### Information
-.-.-
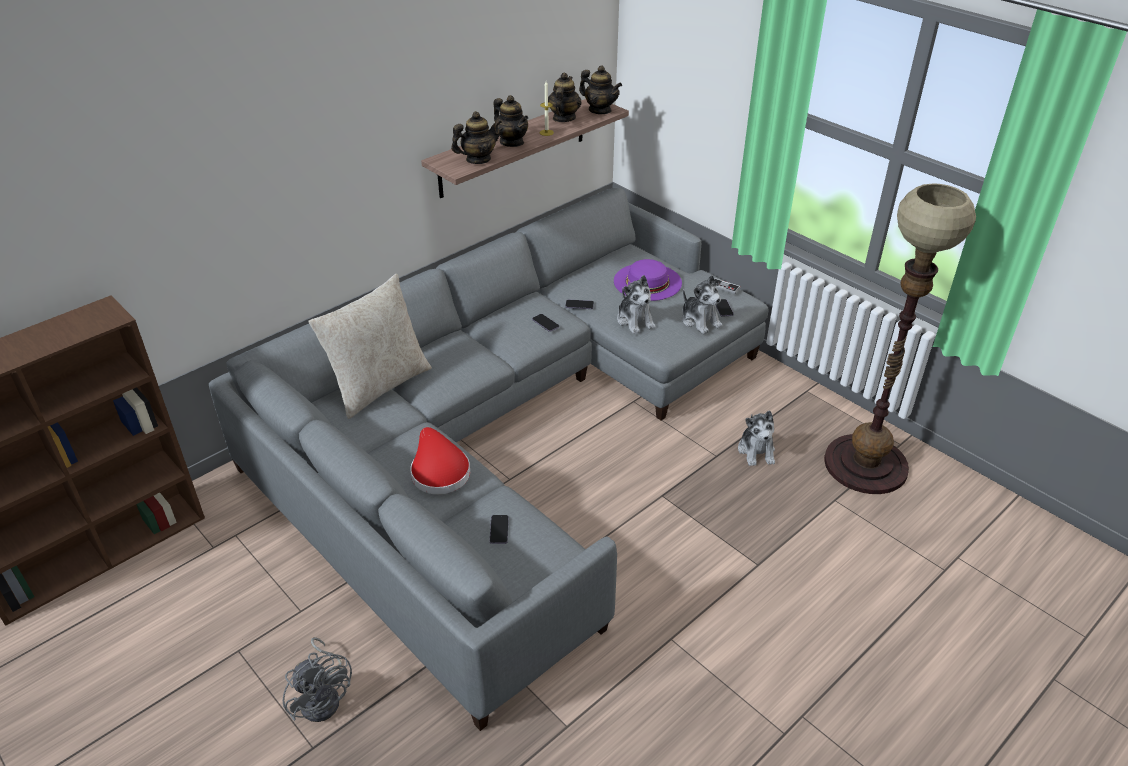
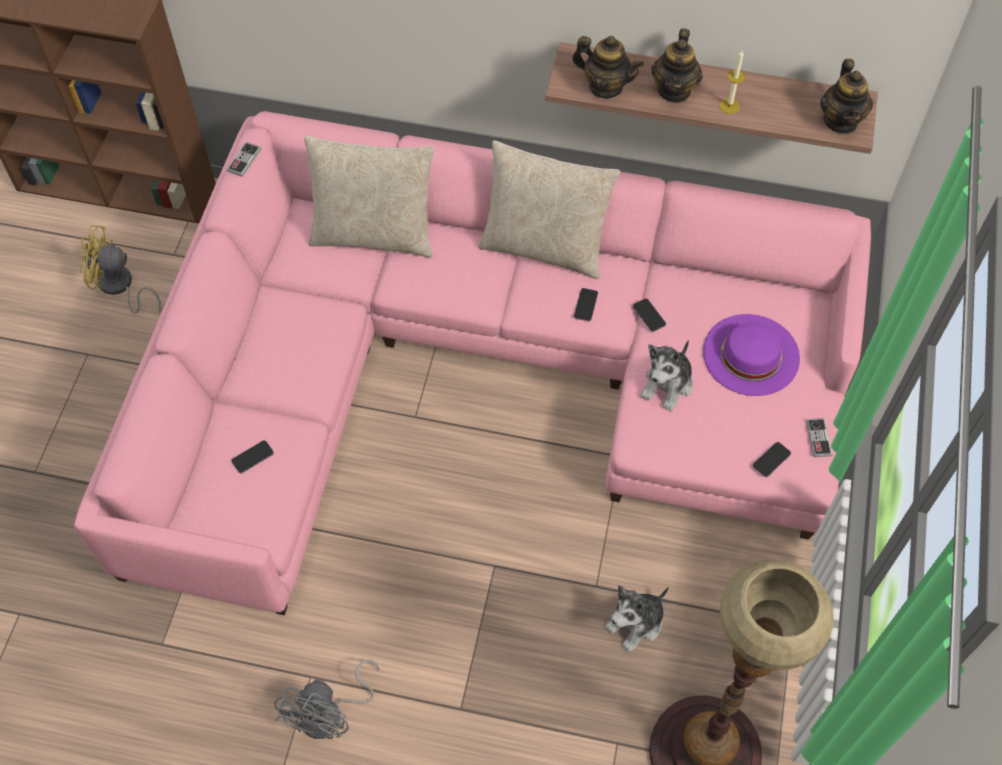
camera: 55 degrees right, 20 degrees up
(200, 597) = (119, 287): none -> yellow fan
(265, 381) = (244, 160): none -> game controller
(324, 697) = (82, 445): grey fan -> grey fan (330, 715)
(438, 471) = (293, 361): red hat -> none
(481, 320) = (544, 247): none -> beige pillow
(506, 431) = (479, 370): grey sofa -> pink sofa
(563, 118) = (783, 100): teapot -> none
(700, 321) = (726, 448): plush toy -> none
-.-.-
### Work order
In your copy of the entries above, keep the text exact and leave out the pictures.

### Finished exercise
camera: 55 degrees right, 20 degrees up
(200, 597) = (119, 287): none -> yellow fan
(265, 381) = (244, 160): none -> game controller
(324, 697) = (82, 445): grey fan -> grey fan (330, 715)
(438, 471) = (293, 361): red hat -> none
(481, 320) = (544, 247): none -> beige pillow
(506, 431) = (479, 370): grey sofa -> pink sofa
(563, 118) = (783, 100): teapot -> none
(700, 321) = (726, 448): plush toy -> none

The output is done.